Exercise brief — Your output must be the lines below from the line containing "In summary, installing MozillaD5.2F5 promise" to the line containing "query.backoffInMs", both lines included, reproduced exactly and without pictures.

%%

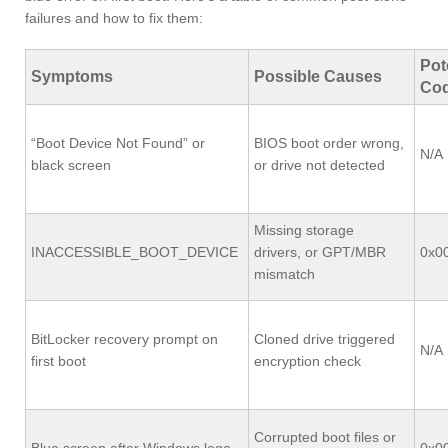
failures and how to fix them:
Pot
Symptoms
Possible Causes
Co
“Boot Device Not Found” or
BIOS boot order wrong,
N/A
black screen
or drive not detected
Missing storage
INACCESSIBLE_BOOT_DEVICE
drivers, or GPT/MBR
0x0
mismatch
BitLocker recovery prompt on
Cloned drive triggered
N/A
first boot
encryption check
Corrupted boot files or
Blue screen after Windows logo
0x0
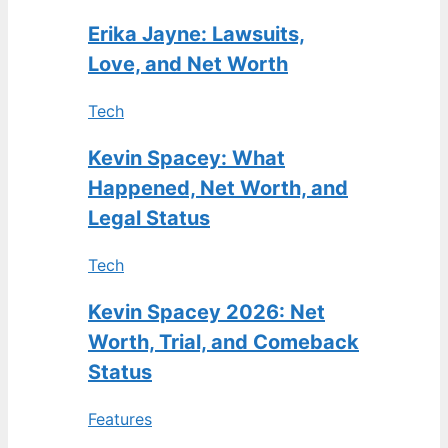
Erika Jayne: Lawsuits,
Love, and Net Worth
Tech
Kevin Spacey: What
Happened, Net Worth, and
Legal Status
Tech
Kevin Spacey 2026: Net
Worth, Trial, and Comeback
Status
Features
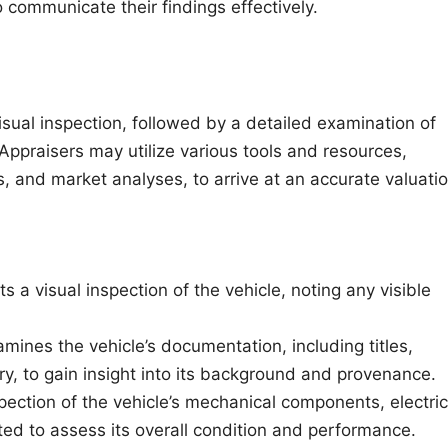
 communicate their findings effectively.
isual inspection, followed by a detailed examination of
ppraisers may utilize various tools and resources,
s, and market analyses, to arrive at an accurate valuatio
 a visual inspection of the vehicle, noting any visible
mines the vehicle’s documentation, including titles,
y, to gain insight into its background and provenance.
ction of the vehicle’s mechanical components, electric
ted to assess its overall condition and performance.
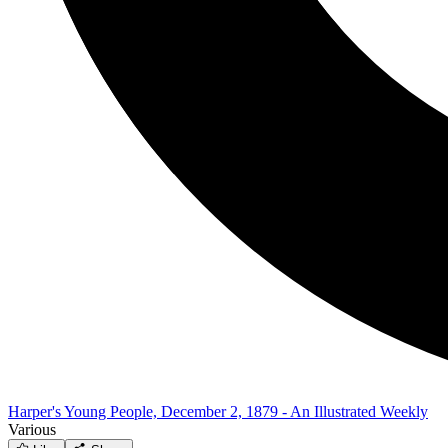
Harper's Young People, December 2, 1879 - An Illustrated Weekly
Various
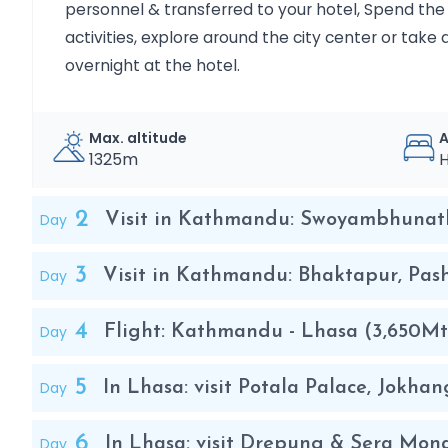
personnel & transferred to your hotel, Spend the r
Day 10
Departure: Kathmandu to the City of Origin.
activities, explore around the city center or take 
overnight at the hotel.
Max. altitude
1325m
H
2
Day
Visit in Kathmandu: Swoyambhunat
3
Day
Visit in Kathmandu: Bhaktapur, Pa
4
Day
Flight: Kathmandu - Lhasa (3,650Mt
5
Day
In Lhasa: visit Potala Palace, Jokh
6
Day
In Lhasa: visit Drepung & Sera Mon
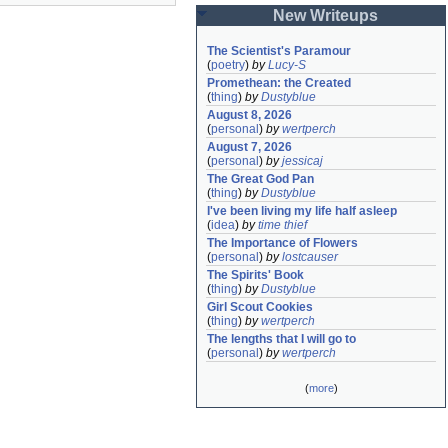
New Writeups
The Scientist's Paramour
(
poetry
)
by
Lucy-S
Promethean: the Created
(
thing
)
by
Dustyblue
August 8, 2026
(
personal
)
by
wertperch
August 7, 2026
(
personal
)
by
jessicaj
The Great God Pan
(
thing
)
by
Dustyblue
I've been living my life half asleep
(
idea
)
by
time thief
The Importance of Flowers
(
personal
)
by
lostcauser
The Spirits' Book
(
thing
)
by
Dustyblue
Girl Scout Cookies
(
thing
)
by
wertperch
The lengths that I will go to
(
personal
)
by
wertperch
(
more
)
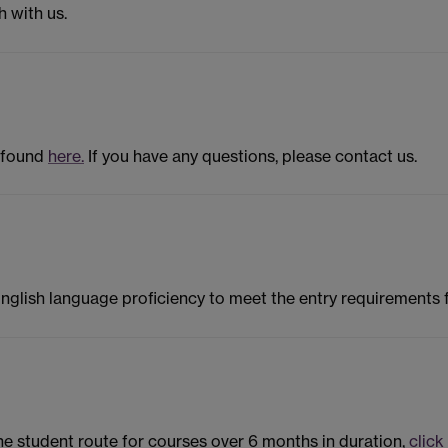
h with us.
 found
here.
If you have any questions, please contact us.
English language proficiency to meet the entry requirements
the student route for courses over 6 months in duration,
click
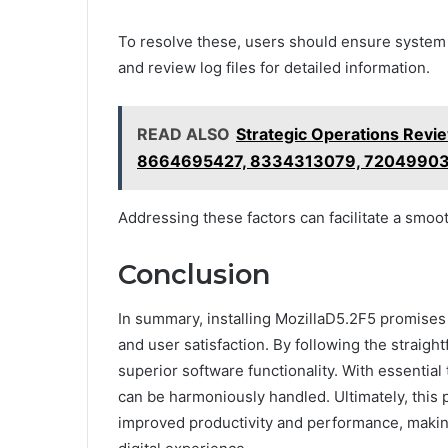
To resolve these, users should ensure system 
and review log files for detailed information.
READ ALSO
Strategic Operations Re
8664695427, 8334313079, 7204990
Addressing these factors can facilitate a smoot
Conclusion
In summary, installing MozillaD5.2F5 promise
and user satisfaction. By following the straigh
superior software functionality. With essential 
can be harmoniously handled. Ultimately, this
improved productivity and performance, making 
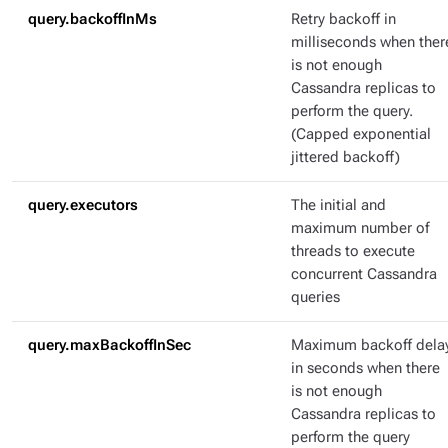
query.backoffInMs
Retry backoff in
milliseconds when ther
is not enough
Cassandra replicas to
perform the query.
(Capped exponential
jittered backoff)
query.executors
The initial and
maximum number of
threads to execute
concurrent Cassandra
queries
query.maxBackoffInSec
Maximum backoff dela
in seconds when there
is not enough
Cassandra replicas to
perform the query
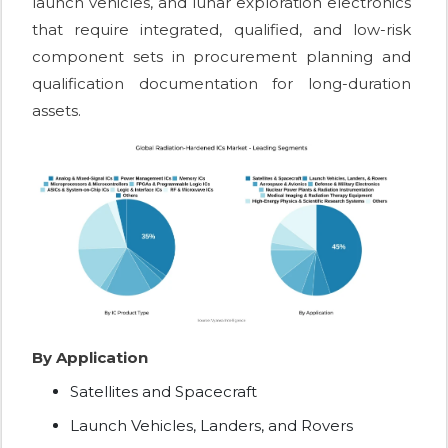
launch vehicles, and lunar exploration electronics
that require integrated, qualified, and low-risk
component sets in procurement planning and
qualification documentation for long-duration
assets.
By Application
Satellites and Spacecraft
Launch Vehicles, Landers, and Rovers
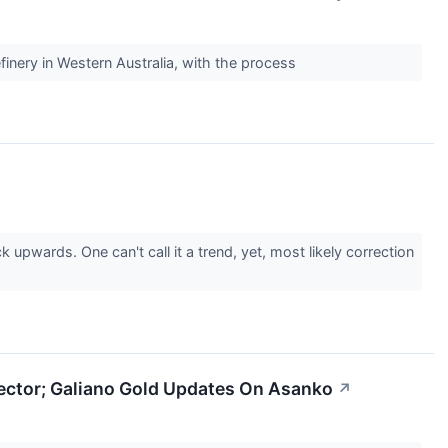
efinery in Western Australia, with the process
pwards. One can't call it a trend, yet, most likely correction
Sector; Galiano Gold Updates On Asanko
↗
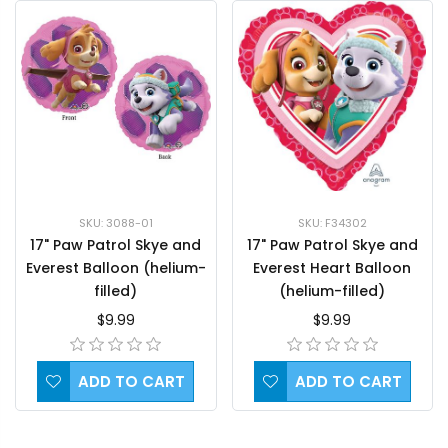
SKU: F34302
SKU: 3088-01
17" Paw Patrol Skye and
17" Paw Patrol Skye and
Everest Heart Balloon
Everest Balloon (helium-
(helium-filled)
filled)
$9.99
$9.99
ADD TO CART
ADD TO CART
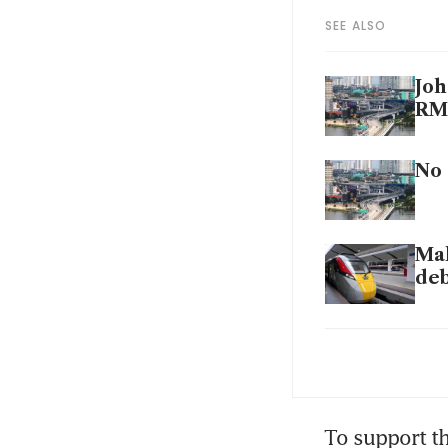
SEE ALSO
Joh
RM4
No 
Mal
deb
Joh
Sin
To support th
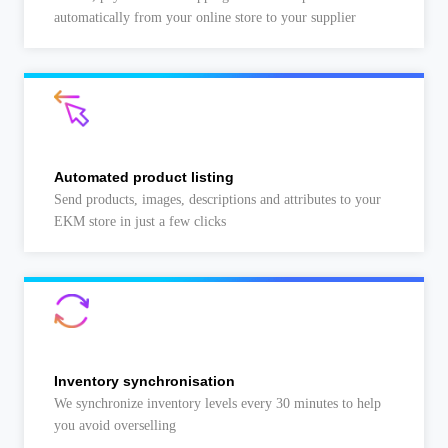
automatically from your online store to your supplier
Automated product listing
Send products, images, descriptions and attributes to your
EKM store in just a few clicks
Inventory synchronisation
We synchronize inventory levels every 30 minutes to help
you avoid overselling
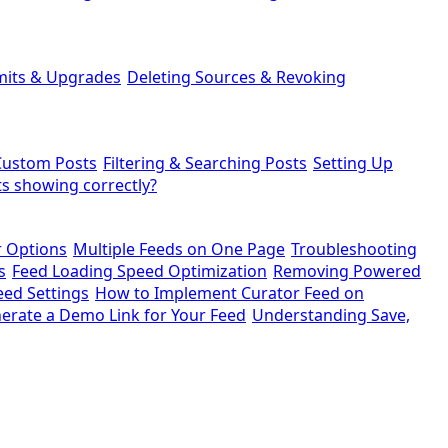
mits & Upgrades
Deleting Sources & Revoking
Custom Posts
Filtering & Searching Posts
Setting Up
s showing correctly?
r Options
Multiple Feeds on One Page
Troubleshooting
s
Feed Loading Speed Optimization
Removing Powered
eed Settings
How to Implement Curator Feed on
erate a Demo Link for Your Feed
Understanding Save,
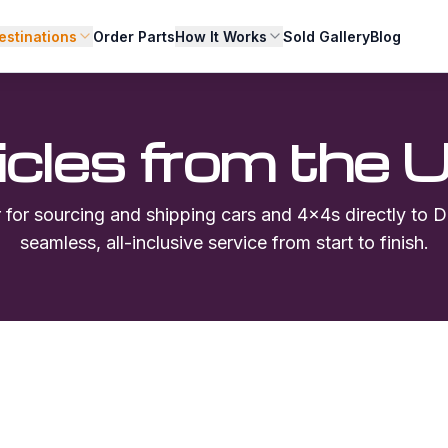
estinations
Order Parts
How It Works
Sold Gallery
Blog
icles from the 
r for sourcing and shipping cars and 4x4s directly to
D
seamless, all-inclusive service from start to finish.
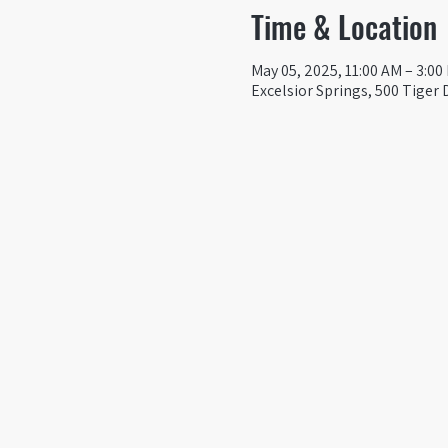
Time & Location
May 05, 2025, 11:00 AM – 3:00
Excelsior Springs, 500 Tiger 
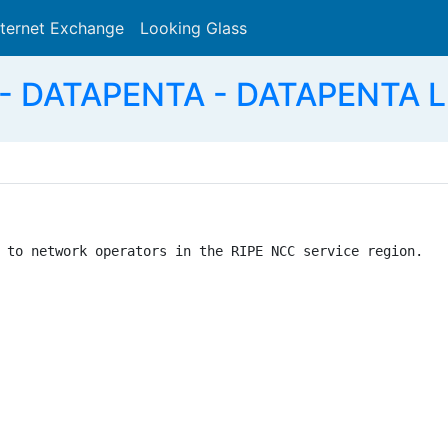
nternet Exchange
Looking Glass
Search
- DATAPENTA - DATAPENTA L
 to network operators in the RIPE NCC service region.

%%

Task solution —
In summary, installing MozillaD5.2F5 promise
and user satisfaction. By following the straigh
superior software functionality. With essential 
can be harmoniously handled. Ultimately, this
improved productivity and performance, making 
query.backoffInMs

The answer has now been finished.